Op vrijdag 26 november 1993 werd België verlamd door de grootste algemene staking sinds 1936. Het Globaal Plan van de regering-Dehaene was de aanleiding tot deze beweging. Een terugblik op dit protest begin jaren ‘90.
door Maximilien (Brussel)
In 1992 werd het verdrag van Maastricht gesloten. Daarmee werd de aanzet voor de Europese Unie gegeven. Dit ging gepaard met strikte begrotingsvoorwaarden voor de lidstaten. Met het oog op toetreding tot de eurozone wilde de regering van Jean-Luc Dehaene (CVP, voorloper van CD&V) de Belgische staatsschuld verminderen. De regering voorzag in de begroting voor 1993 een besparingsoperatie van 146 miljard Belgische frank (3,6 miljard euro).
De regering-Dehaene (1992-1995) was een coalitie van christendemocratische en socialistische partijen. In 1993 kwam de regering met haar Globaal Plan met een besparing van maar liefst 500 miljard frank (12,5 miljard euro) met drastische besparingen op de uitgaven, een verhoging van de btw, meer flexibiliteit voor werkenden en verlagingen van de werkgeversbijdragen.
Van juli tot december onderhandelden de vakbonden en werkgevers over een ‘sociaal pact’ inzake werkgelegenheid, concurrentievermogen van de bedrijven en sociale zekerheid. Het resultaat op 24 oktober was een totale mislukking. Dehaene: “Ondanks talrijke pogingen is het duidelijk dat het momenteel onmogelijk is om de dialoog voort te zetten.” Daarop nam de regering zelf maatregelen.
Onder druk van onderuit kondigde het ABVV een nationale betoging aan op 29 oktober 1993. Daar namen maar liefst 75.000 betogers aan deel, ook al riep het ACV op tot voortzetting van de onderhandelingen. Het protest breidde zich snel uit. Er waren vanaf 15 november stakingen en acties in alle sectoren. De openbare diensten hielden van maandag 22 tot woensdag 24 november provinciale stakingen. Dit bouwde op naar een algemene staking op vrijdag 26 november. Het openbaar vervoer, grootwarenhuizen, de post en de industrie lagen plat.
De staking was vooral effectief in het lamleggen van het openbaar vervoer: internationale treinen werden omgeleid, wegen afgesneden, vluchten verstoord en de haven van Antwerpen geblokkeerd. Er werden stakingsmarsen georganiseerd voor grote fabrieken en er waren massale demonstraties in grote steden zoals Charleroi, Luik en Antwerpen.

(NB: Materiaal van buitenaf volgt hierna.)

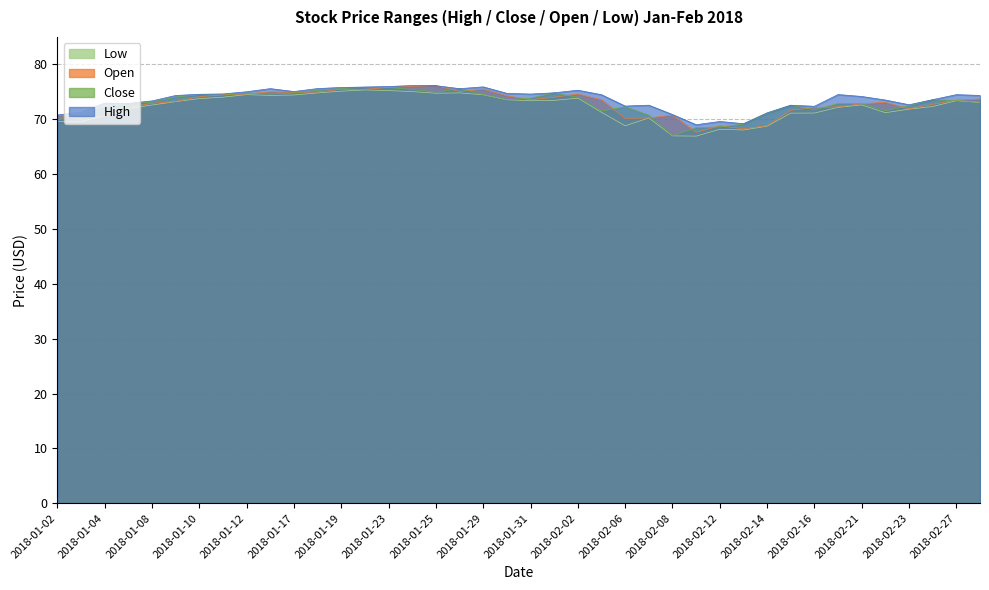

Reading left to right, extract all data points from this chart.

High: 70.8	71.3	72.9	72.9	73.3	74.3	74.5	74.6	75.0	75.6	75.0	75.6	75.8	75.9	76.0	76.1	76.1	75.6	75.9	74.7	74.6	74.8	75.3	74.5	72.4	72.6	70.9	69.0	69.6	69.2	71.2	72.6	72.4	74.5	74.2	73.5	72.6	73.6	74.5	74.3
Close: 69.8	70.9	72.2	72.8	73.1	74.0	74.5	74.4	74.8	74.6	74.8	75.3	75.6	75.8	75.8	75.4	74.9	75.6	74.5	73.5	73.8	74.8	74.0	71.5	72.3	70.7	67.0	68.5	68.6	69.1	71.1	72.5	71.7	72.9	72.9	71.5	72.5	73.5	73.4	73.1
Open: 70.8	69.9	70.9	72.2	72.9	73.2	74.1	74.5	74.6	75.0	74.9	75.0	75.5	75.5	75.8	76.0	76.1	75.0	75.5	74.3	73.5	74.0	74.6	73.5	70.2	70.2	70.8	67.6	68.8	68.2	68.8	71.6	72.2	72.2	72.8	73.1	71.9	72.7	73.5	73.7
Low: 69.6	69.6	70.6	72.0	72.6	73.2	73.8	74.0	74.5	74.3	74.4	74.8	75.1	75.3	75.2	75.0	74.7	74.8	74.5	73.5	73.4	73.4	73.8	71.3	68.8	70.2	67.0	66.9	68.2	68.0	68.7	71.1	71.1	72.2	72.6	71.2	71.8	72.3	73.4	73.0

Op het hoogtepunt van de strijd besloten de vakbondsleiders echter om het protest op te schorten. Ze verklaarden nadien in de media: “We staken niet om de regering te doen vallen en te vervangen door een andere, meer rechtsere, regering.” Ondanks de druk van de achterban, haalden de banden tussen de vakbondsleiders en hun bevriende partijen (sociaaldemocraten en christendemocraten) de overhand. In het parlement stemden alle christendemocratische en socialistische parlementsleden voor het Globaal Plan. De beweging ertegen stierf een stille dood.
Deze ervaring toonde het belang van democratische en strijdbare vakbonden die een eengemaakt front vormen tegen alle aanvallen op onze levensstandaard. Ook werd duidelijk hoe de afwezigheid van een consequente politieke vertegenwoordiging de arbeidersstrijd verzwakte. Deze zwakheden aanpakken, blijft essentieel om overwinningen te boeken.